Taelor, his 17-year-old girlfriend, Josie Petersen, and his grandparents, Dick and Jane Larson, were brutally murdered in March 2001 at the Larson's home in Des Moines.
Their accused killer, Leemah Carneh, now 23, avoided trial again when King County Judge Michael S. Spearman issued a written ruling on Oct. 3, stating that he found Carneh incompetent to stand trial.
"The court concludes that based upon the delusions caused by his mental illness, the defendant cannot at this time rationally assist his attorneys in the presentation of his defense," Spearman wrote.
Carneh has been diagnosis with paranoid schizophrenia.
Spearman's ruling followed a two-day mental competency hearing last month.
"Before [my daughter] was born, Taelor had wanted a sibling his whole life," Lorraine Marks recalled. "He was so excited to be a big brother."
Lorraine described her family as "your typical, middle-class American family."
Every Sunday morning, she would take her son and daughter to her parents' home for a pancake breakfast.
After Taelor, Josie and the Larsons were murdered, Lorraine's daughter, then three-and-a-half, was confused when they stopped going there.
"My daughter didn't understand where they all went."
For a while, Lorraine had to place plywood over her daughter's bedroom window because the girl was afraid the same man who killed her brother would try to kill her.
"She has been in and out of therapy," said Lorraine, who along with her daughter is trying to deal with the loss of her loved ones.
And the court system is making this healing process difficult," Lorraine declared after the ruling.
"You would think after all this time that things would get better, but they're not. It still continues to be more devastating."
Lorraine, who believes the ruling was biased in favor of the defendant, said that the courts have shown no consideration for the victims or the victims' families.
"There are so many laws that it creates a tangled web," she said, noting the ruling will protect Carneh.

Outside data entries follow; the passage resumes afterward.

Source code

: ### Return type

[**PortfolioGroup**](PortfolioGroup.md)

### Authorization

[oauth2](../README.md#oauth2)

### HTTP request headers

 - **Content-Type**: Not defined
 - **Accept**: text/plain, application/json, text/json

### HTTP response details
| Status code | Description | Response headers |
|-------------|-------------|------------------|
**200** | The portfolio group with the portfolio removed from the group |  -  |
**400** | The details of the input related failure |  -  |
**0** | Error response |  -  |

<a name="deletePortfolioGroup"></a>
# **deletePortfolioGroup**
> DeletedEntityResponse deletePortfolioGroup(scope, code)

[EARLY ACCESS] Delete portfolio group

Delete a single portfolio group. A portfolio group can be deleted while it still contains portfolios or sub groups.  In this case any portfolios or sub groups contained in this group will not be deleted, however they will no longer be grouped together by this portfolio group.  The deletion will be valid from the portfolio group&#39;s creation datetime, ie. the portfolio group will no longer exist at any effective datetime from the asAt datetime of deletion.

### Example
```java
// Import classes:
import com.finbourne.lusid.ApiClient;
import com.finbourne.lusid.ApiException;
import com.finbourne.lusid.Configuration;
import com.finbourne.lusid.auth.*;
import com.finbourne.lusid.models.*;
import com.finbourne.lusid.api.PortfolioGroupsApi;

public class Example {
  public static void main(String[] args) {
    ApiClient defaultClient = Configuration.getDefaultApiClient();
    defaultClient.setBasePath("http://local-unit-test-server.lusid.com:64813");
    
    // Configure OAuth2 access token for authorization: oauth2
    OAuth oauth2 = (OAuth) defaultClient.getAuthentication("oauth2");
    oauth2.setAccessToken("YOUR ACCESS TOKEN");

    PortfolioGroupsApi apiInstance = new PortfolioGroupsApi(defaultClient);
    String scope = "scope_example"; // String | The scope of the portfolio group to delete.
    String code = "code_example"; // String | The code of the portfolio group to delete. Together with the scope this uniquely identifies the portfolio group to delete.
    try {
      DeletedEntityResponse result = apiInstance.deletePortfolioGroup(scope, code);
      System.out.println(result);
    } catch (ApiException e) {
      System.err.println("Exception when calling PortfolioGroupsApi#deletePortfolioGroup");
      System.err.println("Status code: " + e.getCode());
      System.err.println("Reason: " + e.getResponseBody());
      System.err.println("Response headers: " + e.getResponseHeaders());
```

"There is not one shred of fairness in this case. It should be about the victims."
Lorraine chuckled as she paused to recall Josie and her son.
"Josie was very bubbly. She wanted to become a prosecuting attorney and had an unstoppable drive."
And she noted that in all of Taelor's pictures, he is always touching someone on the back or shoulders.
"He was such a loving kid," she said.
"It's devastating that these lives that were taken could've offered so much, and this guy who killed them offers nothing, yet he is being coddled by the system."
On Oct. 10, the four criminal counts of aggravated first-degree murder against Carneh were to be dismissed.
However, in his ruling, Spearman stated that Carneh's competency has been restored twice before and that if given substantial time with his medication, his competency could be restored as early as 2006.
Carneh will be re-evaluated every 180 days. If his mental condition improves, he could be found competent to stand trial and the four murder charges would be refiled.
Meanwhile, Lorraine, who has vigilantly attended most of the court hearings, is not going to give up.
She is working to change the state's mental competency law for criminal defendants.
"It is clear that the defendant needs to be held accountable," Lorraine stressed.
"I've said it over and over and over and I'll keep saying it until he is held accountable."